People need to get over it and realize that it can be helpful having different topics being separated like this. Pretty funny that so many people are against change of any kind when dealing with a career path that pretty much means change of some kind every year (kids that age and have different schedules, changing positions, etc). Dealing with means by either being a nanny or an MB/DB employing one, which is what most people here are.
Anonymous
OP, it seems like if the nanny is stealing food (and it does seem very likely since there really isn't anyone else that could have taken it), that she is taking stuff not just to feed her family with, but the stuff that is more expensive that she might not be able to afford. Salmon, expensive chocolate, wine etc or large packages of other meat is maybe stuff that doesn't get put onto her shopping list as it is not needed (the wine and chocolate) or just too pricey. I think I would be more compassionate about someone stealing stuff like bread or fruit, but the things you listed are definitely more luxury items and at that point, if someone is stealing them, it is not out of need but greed...
Anonymous
Anonymous wrote:
Anonymous wrote:
Anonymous wrote:I don't understand what people expect me to say. "Yes, please Nanny, open the package of pork chops I have set aside for dinner and make them for lunch"?


you say, but earlier you said: "We have a large supply of salmon and meat in the freezer."

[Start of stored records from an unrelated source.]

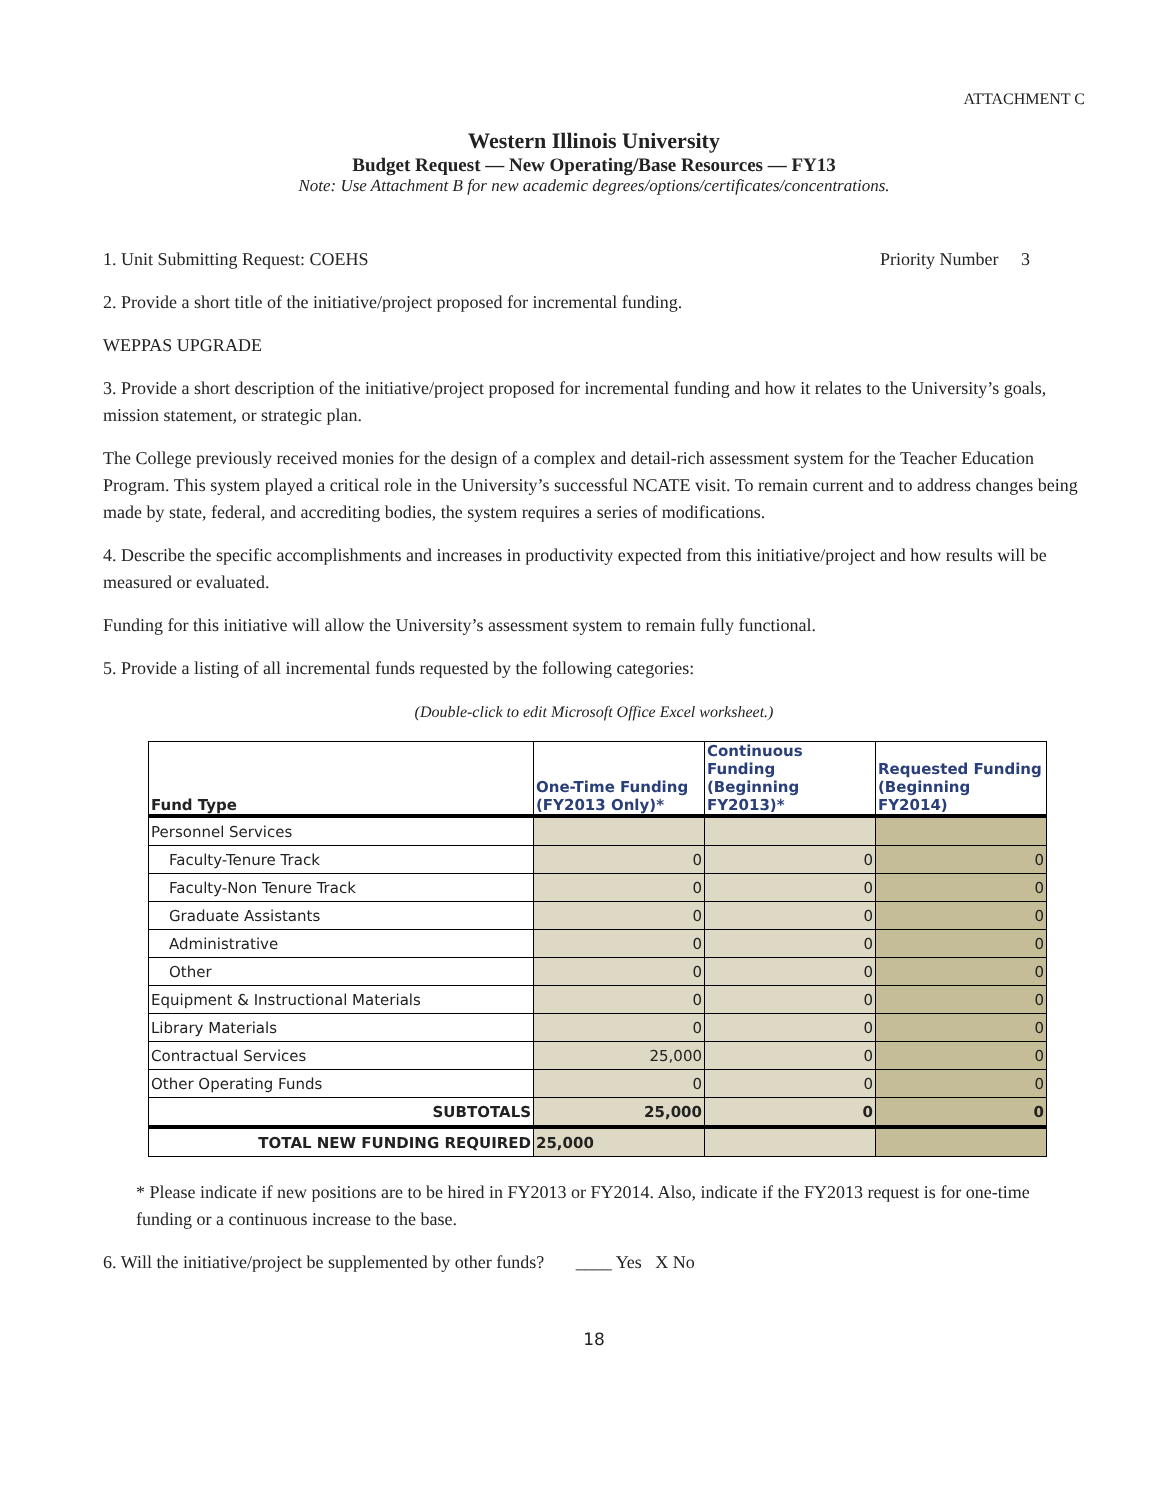ATTACHMENT C
Western Illinois University
Budget Request — New Operating/Base Resources — FY13
Note: Use Attachment B for new academic degrees/options/certificates/concentrations.
1. Unit Submitting Request: COEHS Priority Number 3
2. Provide a short title of the initiative/project proposed for incremental funding.
WEPPAS UPGRADE
3. Provide a short description of the initiative/project proposed for incremental funding and how it relates to the University’s goals, mission statement, or strategic plan.
The College previously received monies for the design of a complex and detail-rich assessment system for the Teacher Education Program. This system played a critical role in the University’s successful NCATE visit. To remain current and to address changes being made by state, federal, and accrediting bodies, the system requires a series of modifications.
4. Describe the specific accomplishments and increases in productivity expected from this initiative/project and how results will be measured or evaluated.
Funding for this initiative will allow the University’s assessment system to remain fully functional.
5. Provide a listing of all incremental funds requested by the following categories:
(Double-click to edit Microsoft Office Excel worksheet.)
| Fund Type | One-Time Funding (FY2013 Only)* | Continuous Funding (Beginning FY2013)* | Requested Funding (Beginning FY2014) |
| --- | --- | --- | --- |
| Personnel Services | | | |
| Faculty-Tenure Track | 0 | 0 | 0 |
| Faculty-Non Tenure Track | 0 | 0 | 0 |
| Graduate Assistants | 0 | 0 | 0 |
| Administrative | 0 | 0 | 0 |
| Other | 0 | 0 | 0 |
| Equipment & Instructional Materials | 0 | 0 | 0 |
| Library Materials | 0 | 0 | 0 |
| Contractual Services | 25,000 | 0 | 0 |
| Other Operating Funds | 0 | 0 | 0 |
| SUBTOTALS | 25,000 | 0 | 0 |
| TOTAL NEW FUNDING REQUIRED | 25,000 | | |
* Please indicate if new positions are to be hired in FY2013 or FY2014. Also, indicate if the FY2013 request is for one-time funding or a continuous increase to the base.
6. Will the initiative/project be supplemented by other funds? ____ Yes X No
18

So is something from this bulk freezer missing, or is your labeled pork chops for dinner missing from the fridge shelf?

Either way, then you say,

Anonymous wrote:I really don't understand the nay-sayers on this thread, am I supposed to be totally passive and open up EVERYTHING in my home for my nanny's use?

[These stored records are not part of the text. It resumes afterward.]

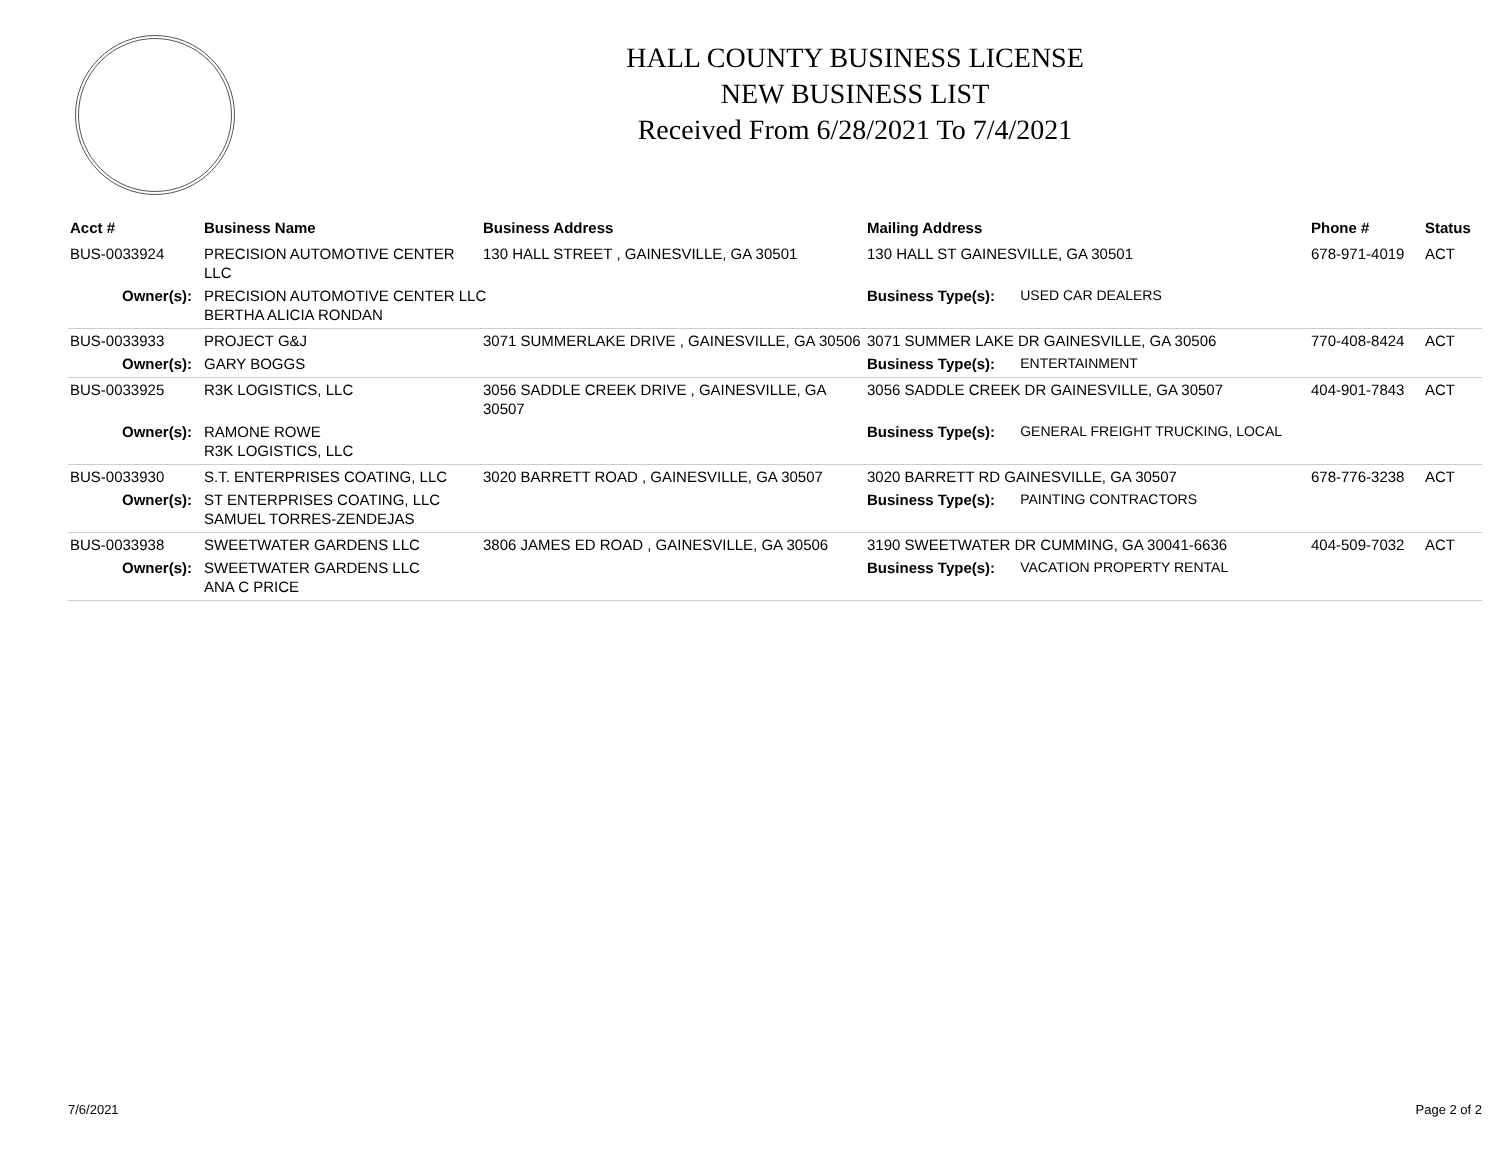HALL COUNTY BUSINESS LICENSE
NEW BUSINESS LIST
Received From 6/28/2021 To 7/4/2021
| Acct # | Business Name | Business Address | Mailing Address | | Phone # | Status |
| --- | --- | --- | --- | --- | --- | --- |
| BUS-0033924 | PRECISION AUTOMOTIVE CENTER LLC | 130 HALL STREET , GAINESVILLE, GA 30501 | 130 HALL ST GAINESVILLE, GA 30501 | | 678-971-4019 | ACT |
| Owner(s): | PRECISION AUTOMOTIVE CENTER LLC BERTHA ALICIA RONDAN | | Business Type(s): | USED CAR DEALERS | | |
| BUS-0033933 | PROJECT G&J | 3071 SUMMERLAKE DRIVE , GAINESVILLE, GA 30506 | 3071 SUMMER LAKE DR GAINESVILLE, GA 30506 | | 770-408-8424 | ACT |
| Owner(s): | GARY BOGGS | | Business Type(s): | ENTERTAINMENT | | |
| BUS-0033925 | R3K LOGISTICS, LLC | 3056 SADDLE CREEK DRIVE , GAINESVILLE, GA 30507 | 3056 SADDLE CREEK DR GAINESVILLE, GA 30507 | | 404-901-7843 | ACT |
| Owner(s): | RAMONE ROWE R3K LOGISTICS, LLC | | Business Type(s): | GENERAL FREIGHT TRUCKING, LOCAL | | |
| BUS-0033930 | S.T. ENTERPRISES COATING, LLC | 3020 BARRETT ROAD , GAINESVILLE, GA 30507 | 3020 BARRETT RD GAINESVILLE, GA 30507 | | 678-776-3238 | ACT |
| Owner(s): | ST ENTERPRISES COATING, LLC SAMUEL TORRES-ZENDEJAS | | Business Type(s): | PAINTING CONTRACTORS | | |
| BUS-0033938 | SWEETWATER GARDENS LLC | 3806 JAMES ED ROAD , GAINESVILLE, GA 30506 | 3190 SWEETWATER DR CUMMING, GA 30041-6636 | | 404-509-7032 | ACT |
| Owner(s): | SWEETWATER GARDENS LLC ANA C PRICE | | Business Type(s): | VACATION PROPERTY RENTAL | | |
7/6/2021 Page 2 of 2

Yeah, actually, that's sort of it. If she needs a bandaid, she'll use one of yours. If she wants to make coffee, she'll use one of your filters. If her hands are dry, she'll use some of your moisturizer. You say you have no other staff so I'm giving you the benefit of the doubt here that you really don't know this, but now you do. Your relationahip with your nanny will improve so dramatically when you treat her more welcomingly and less like she's a potential $20 liability.


This is the problem with having parents come to the "Nanny Forum" instead of having the Nanny Discussion in the DCUM parents' forum like before: you get mostly nanny POVs. No, OP, you are NOT being unreasonable or selfish. You are being generous with all you provide to this nanny including compensation , benefits and food. She should be able to feed herself well from what you provide. She should NOT be stealing your other food. She is stealing by taking the food without your permission. I would let her go. She has betrayed your trust.


+1. The nanny responses are inane and petty. You don't want the nanny feeding herself expensive foods and you have been clear about what those are. She is stealing. Fire her.